- _EXERCISE 1_: From the post below about checking pages against a word blacklist, retype the part that opens with the words containing "I used a regex" and closes with "html = urlopen('http://en.wikipedia.org/wiki/Main_Page').read()".

- _SELECTED TEXT_:
*** Block opens ***
In vs regular expressions for checking against a word blacklist -- estimating expected production performance

Question

I have many HTML pages in which I need to check the existence of blacklisted words. I know that the built-in in is much faster then regular expressions but here I'm trying to compare many in against a single regular expression.

Since

re.match() checks for a match only at the beginning of the string

I used a regex similar to .*(word|word...) and I replaced newline characters with a space.

Code

from timeit import timeit
import re
from urllib2 import urlopen

html = urlopen('http://en.wikipedia.org/wiki/Main_Page').read()

# Random reversed strings to avoid unwanted match + one secure match
words = [
    "zihw","elbadartnu", "retlob", "ssenenif", "nnub", "detartsehcro",
    "elbappirnu", "banehc", "rebmunbus", "gnizilodi", "noituac", "deludehcsnu",
    "/body", "latnanosnocerp", "cihportomeh"
]


def in_test(html, blacklist):
    html_lower = html.lower()
    return any(k in html_lower for k in blacklist):


def search_test(html, pattern):
    if re.search(pattern, html):
        return True
    return False


def match_test(html, pattern):
    html_line = html.replace("\r\n", " ").replace("\r", " ").replace("\n", " ")
    if re.match(pattern, html_line):
        return True
    return False


# patternX is word|word|word... patternX_exc is .*(word|word|...)
pattern5 = re.compile("|".join(words[:5]), re.I)
pattern5_exc = re.compile(".*(" + "|".join(words[:5]) + ")", re.I)

pattern10 = re.compile("|".join(words[:10]), re.I)
*** Block closes ***
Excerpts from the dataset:
*** Block opens ***
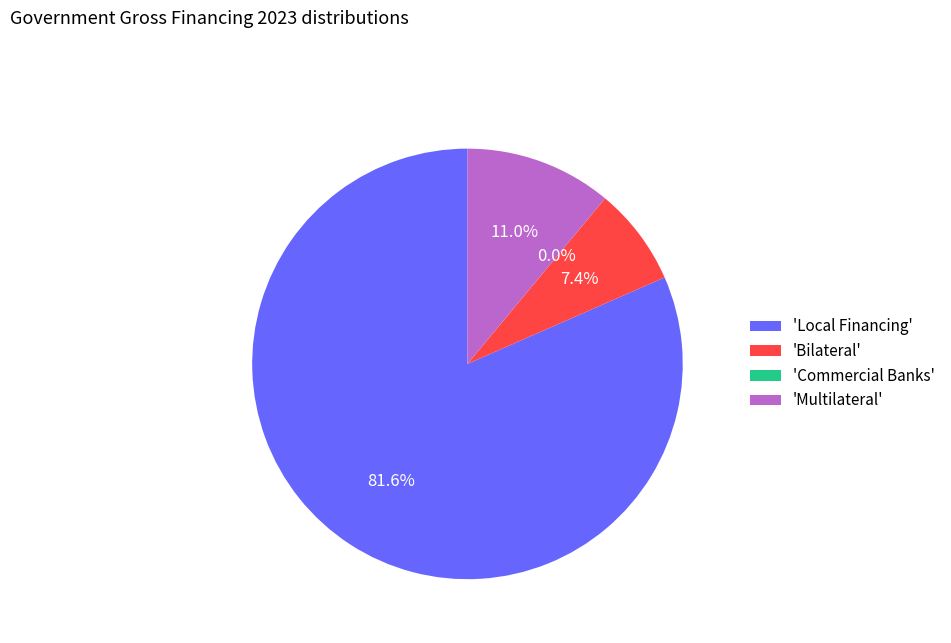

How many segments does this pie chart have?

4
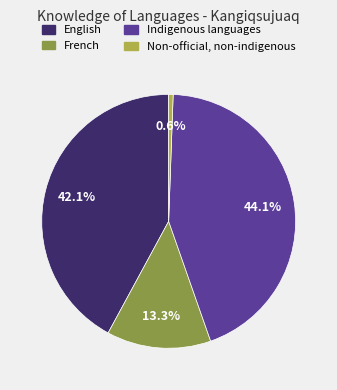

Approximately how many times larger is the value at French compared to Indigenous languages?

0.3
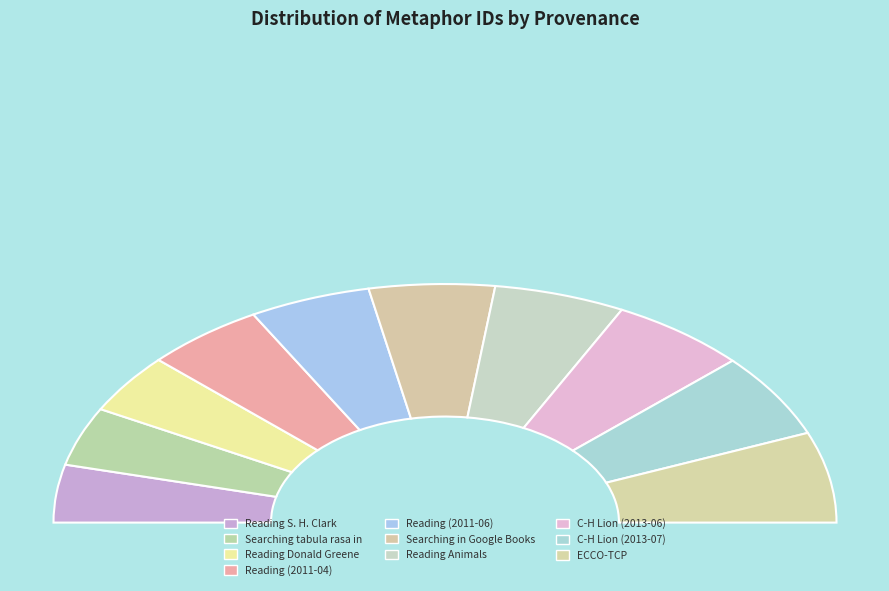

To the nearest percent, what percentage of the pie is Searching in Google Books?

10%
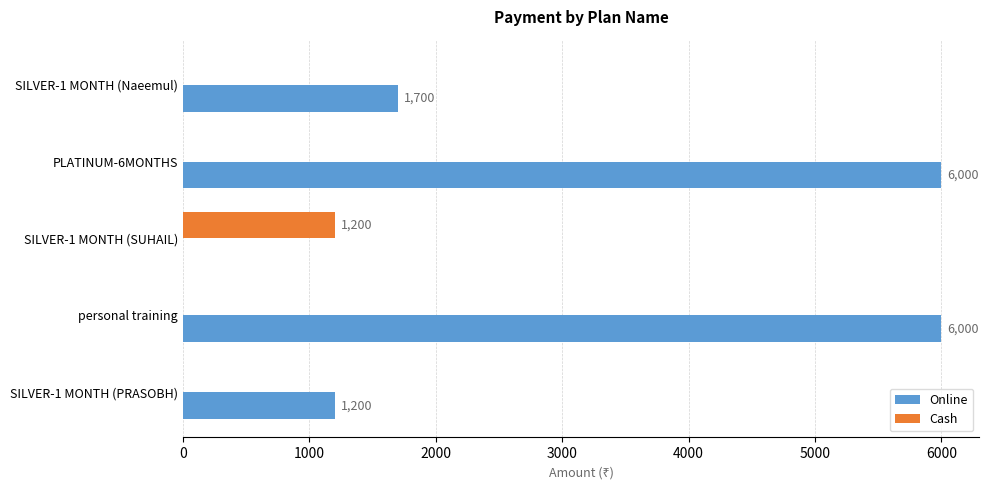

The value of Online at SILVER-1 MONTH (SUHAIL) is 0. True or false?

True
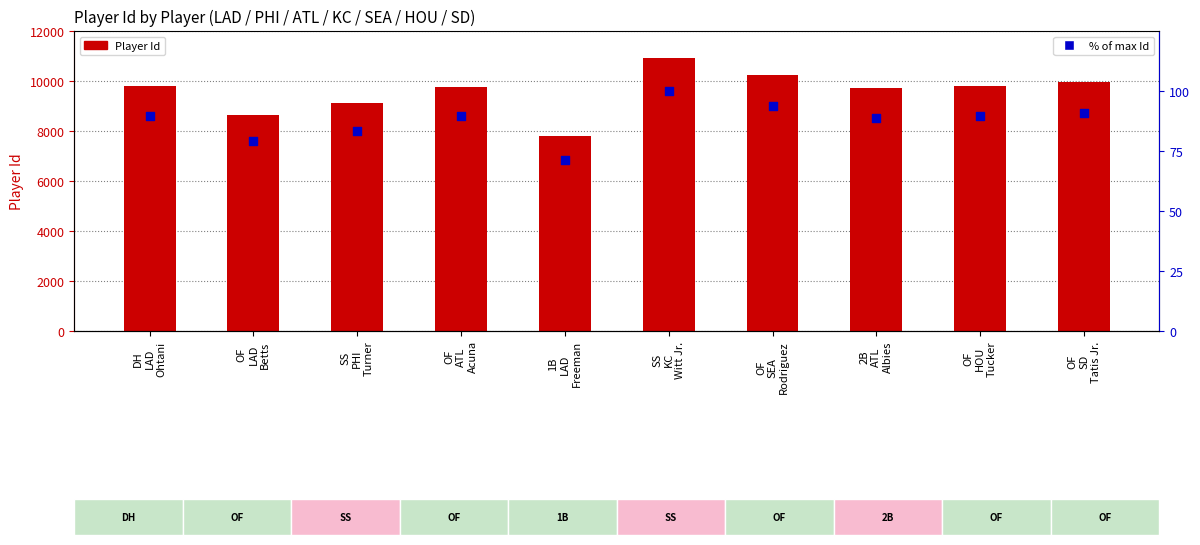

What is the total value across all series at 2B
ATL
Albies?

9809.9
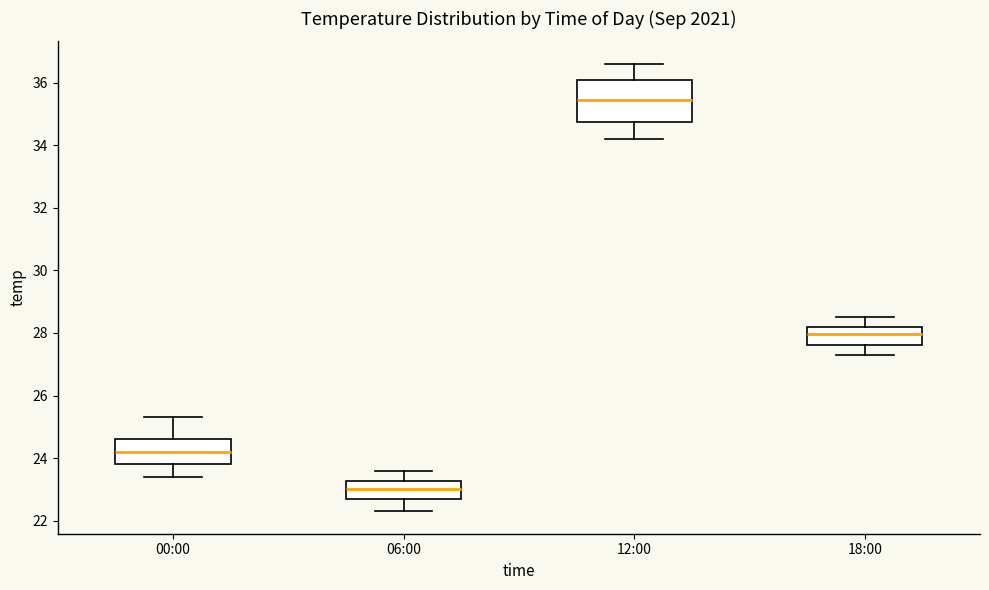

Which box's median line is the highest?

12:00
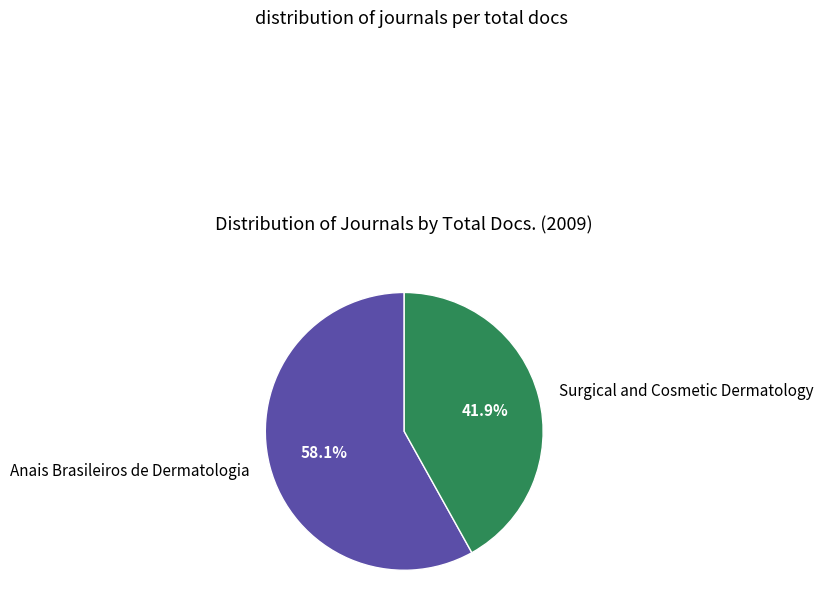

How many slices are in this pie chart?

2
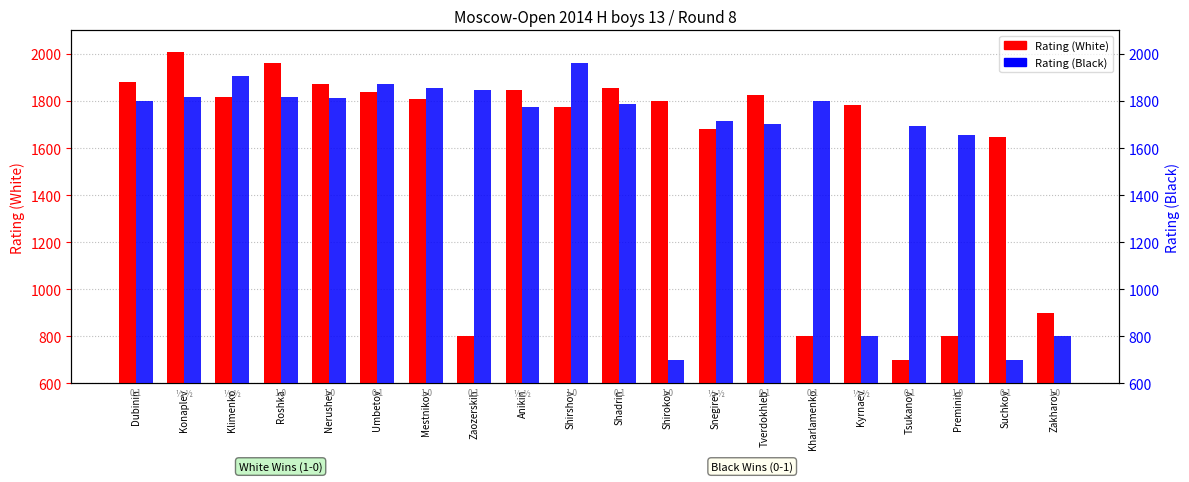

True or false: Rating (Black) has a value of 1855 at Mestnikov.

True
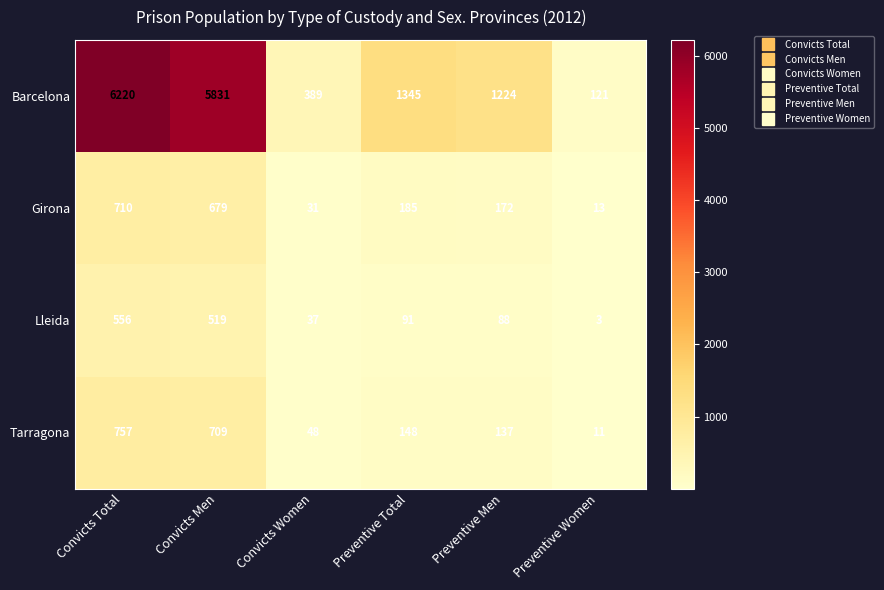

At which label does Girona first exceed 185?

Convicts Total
*** Block closes ***
- _EXERCISE 2_: Echo every line of the records above word for word, from the first to the last, and leave the pictures out.

- _WRITTEN ANSWER 1_:
I used a regex similar to .*(word|word...) and I replaced newline characters with a space.

Code

from timeit import timeit
import re
from urllib2 import urlopen

html = urlopen('http://en.wikipedia.org/wiki/Main_Page').read()

- _WRITTEN ANSWER 2_:
How many segments does this pie chart have?

4

Approximately how many times larger is the value at French compared to Indigenous languages?

0.3

To the nearest percent, what percentage of the pie is Searching in Google Books?

10%

The value of Online at SILVER-1 MONTH (SUHAIL) is 0. True or false?

True

What is the total value across all series at 2B
ATL
Albies?

9809.9

Which box's median line is the highest?

12:00

How many slices are in this pie chart?

2

True or false: Rating (Black) has a value of 1855 at Mestnikov.

True

At which label does Girona first exceed 185?

Convicts Total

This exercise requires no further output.